Epithelial barrier dysfunction:
This study examined the influence of enteric infection on epithelial cell damage and the
distribution and amount of two tight junction proteins, claudin 3 and claudin 7. Both epithelial
cell damage and an altered distribution or decreased amount of these tight junction proteins
contribute to increased paracellular flux and hence epithelial barrier dysfunction (15,56). The
difference in infection load between malnourished and control mice, as discussed earlier, was
also associated with a difference in epithelial cell damage between infected malnourished and
the other groups of mice. The enteric infection caused substantial epithelial cell damage in
22
malnourished mice, that was not seen in control mice. This epithelial cell damage is
associated with an increased paracellular flux and decreased epithelial barrier (18).

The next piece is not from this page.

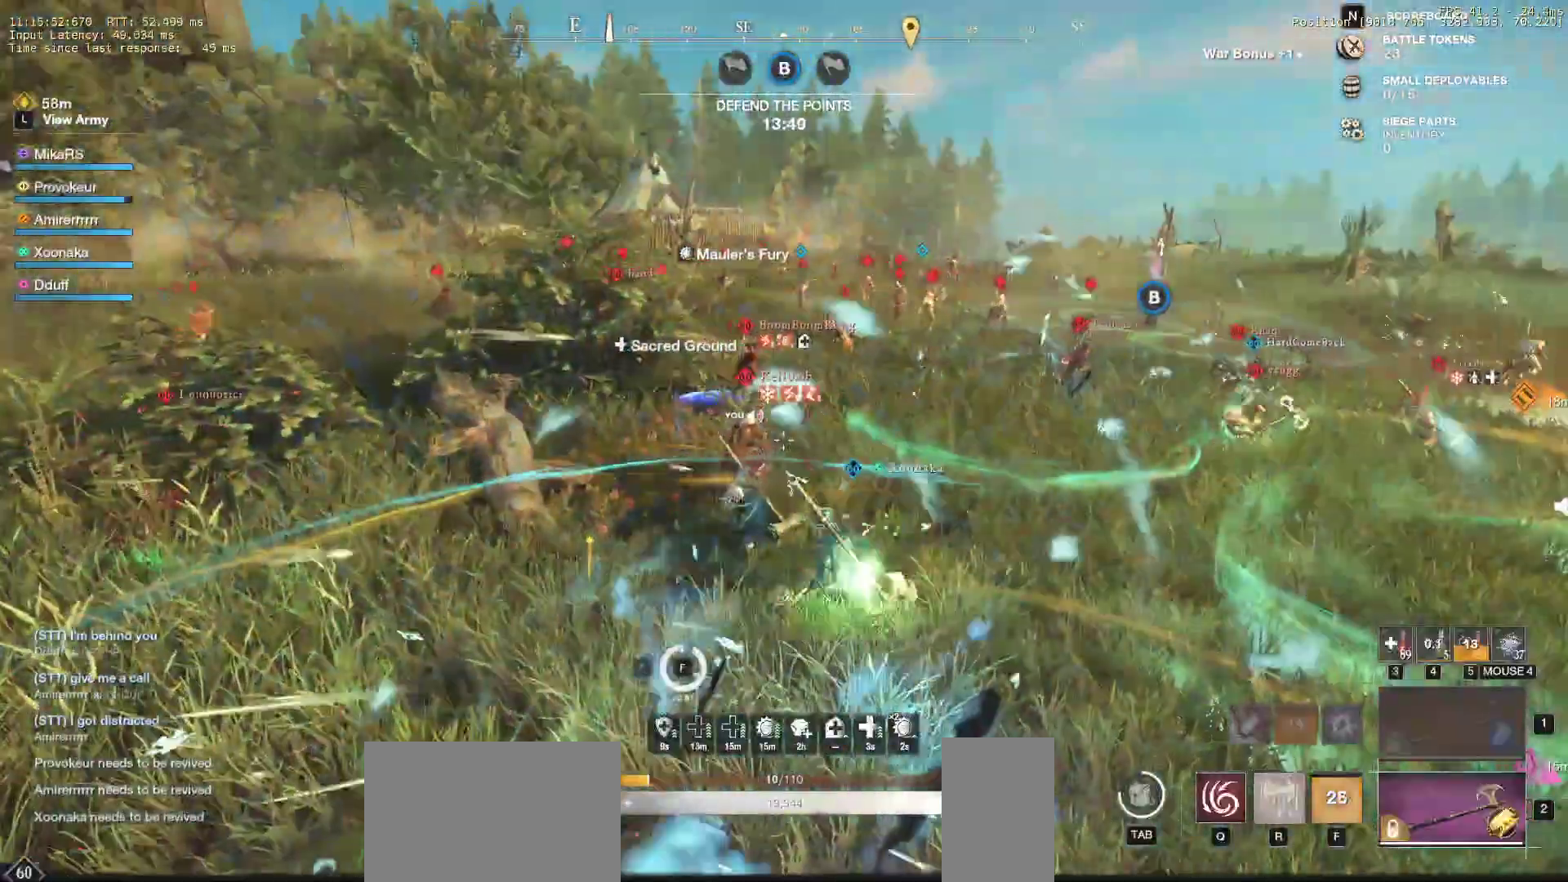
{"keys": ["d"], "mouse": ["left"], "events": [[33, "mouse_left", "down"], [150, "mouse_left", "up"], [233, "mouse_left", "down"], [333, "mouse_left", "up"], [400, "mouse_left", "down"], [433, "d", "down"], [467, "s", "up"]]}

The difference in infection load was also associated with a difference in claudin 3 distribution.
In infected malnourished mice claudin 3 showed a relatively lower expression on the cell
membrane than in the other groups. The normal chicken wire pattern that is usually seen
during immunofluorescence of tight junction proteins (21) disappeared. Proteins were more
evenly distributed. In previous studies a similar alteration in claudin 3 distribution after an
enteric infection has been found (57). This alteration in distribution suggests that there is
fewer claudin 3 transported to the cell membrane where it exerts its function by sealing the
paracellular space (15). Fewer claudin 3 on the cell membrane would likely result in increased
paracellular flux and hence decreased barrier function. Contrary to claudin 3, the distribution
of claudin 7 was not altered by the enteric infection. To my knowledge, the distribution of this
tight junction protein has not been studied before in relation to enteric infection.

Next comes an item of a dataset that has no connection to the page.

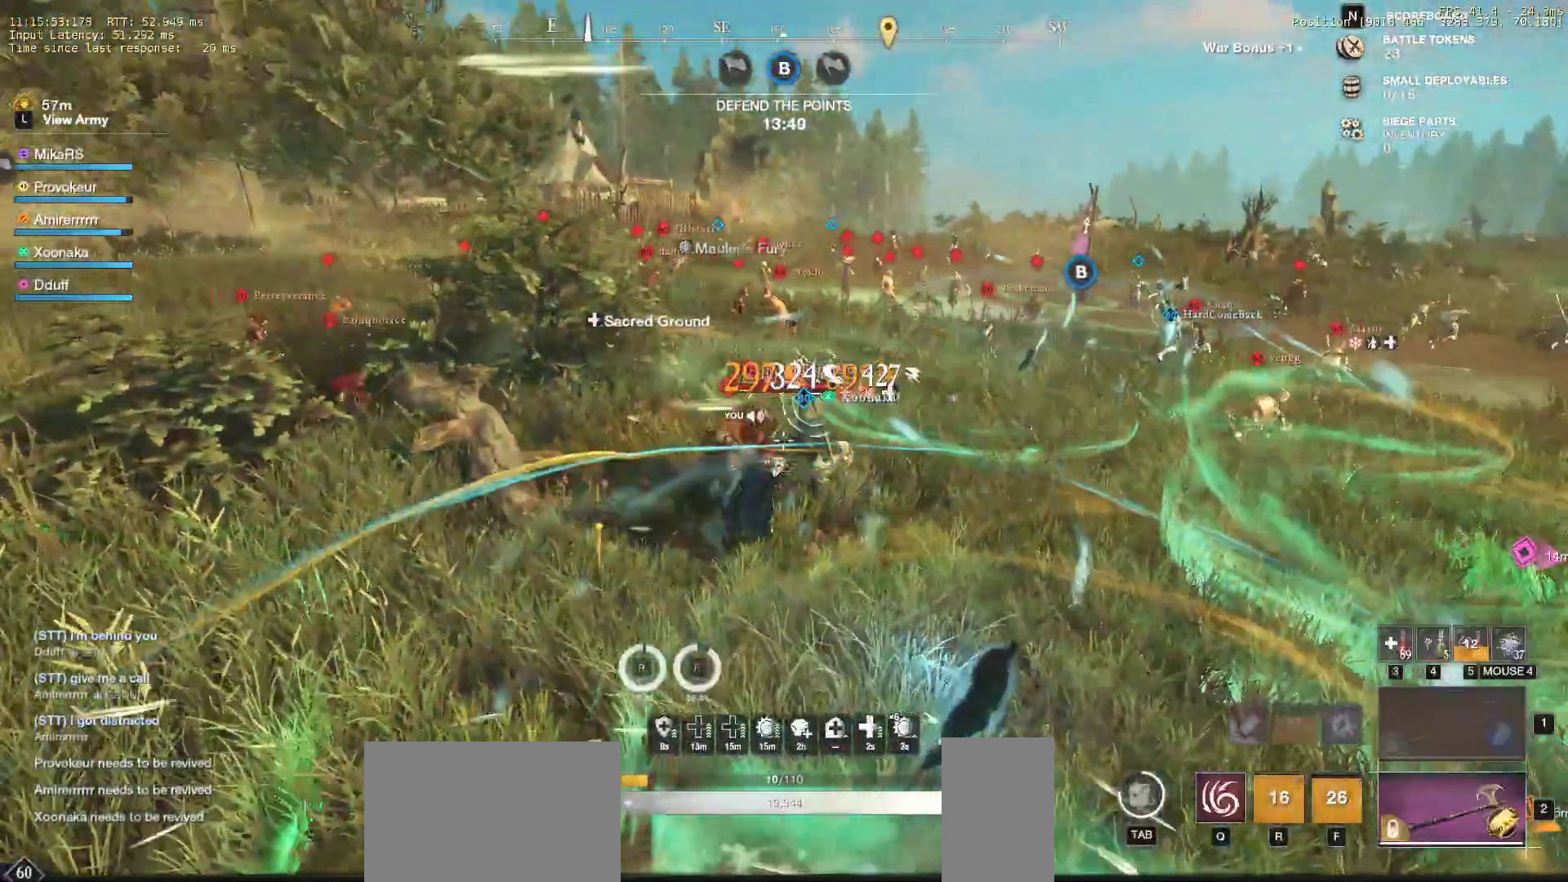
{"keys": ["d", "q", "w"], "mouse": ["left"], "events": [[17, "mouse_left", "up"], [67, "w", "down"], [83, "mouse_left", "down"], [150, "q", "down"], [167, "mouse_left", "up"], [250, "q", "up"], [267, "mouse_left", "down"], [267, "w", "up"], [300, "w", "down"], [317, "q", "down"], [350, "mouse_left", "up"], [417, "q", "up"], [417, "w", "up"], [433, "mouse_left", "down"], [467, "q", "down"], [467, "w", "down"]]}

In this study, no significant difference was found in the relative protein expression of claudin
3 and claudin 7. This contradicts with earlier obtained unpublished data of Bandsma’s lab. In
those data, a significant decreased protein expression of claudin 3 and claudin 7 was found in
malnourished mice when compared to control mice. Our pilot projects were carried out in
small numbers of animals and might therefore have been underpowered to detect significant
differences. Another possible explanation could be an inadequate loading control during
western blotting. Contrary to pilot project 2, during pilot project 3, there was no trend of
decreased tight junction expression in malnourished mice compared to control mice. A
possible explanation could be that the amount of tight junctions only start to decrease after the
mice have been malnourished for some time. During pilot project 2, mice were given a
malnourished diet for 14 days, while during pilot project 3 this was 11 days. It could be that
11 days is too short to see an effect on the amount of tight junction proteins. A possible
explanation why there are less tight junctions during malnutrition is because there is a general
lack protein and thus not enough proteins for all tight junctions to form.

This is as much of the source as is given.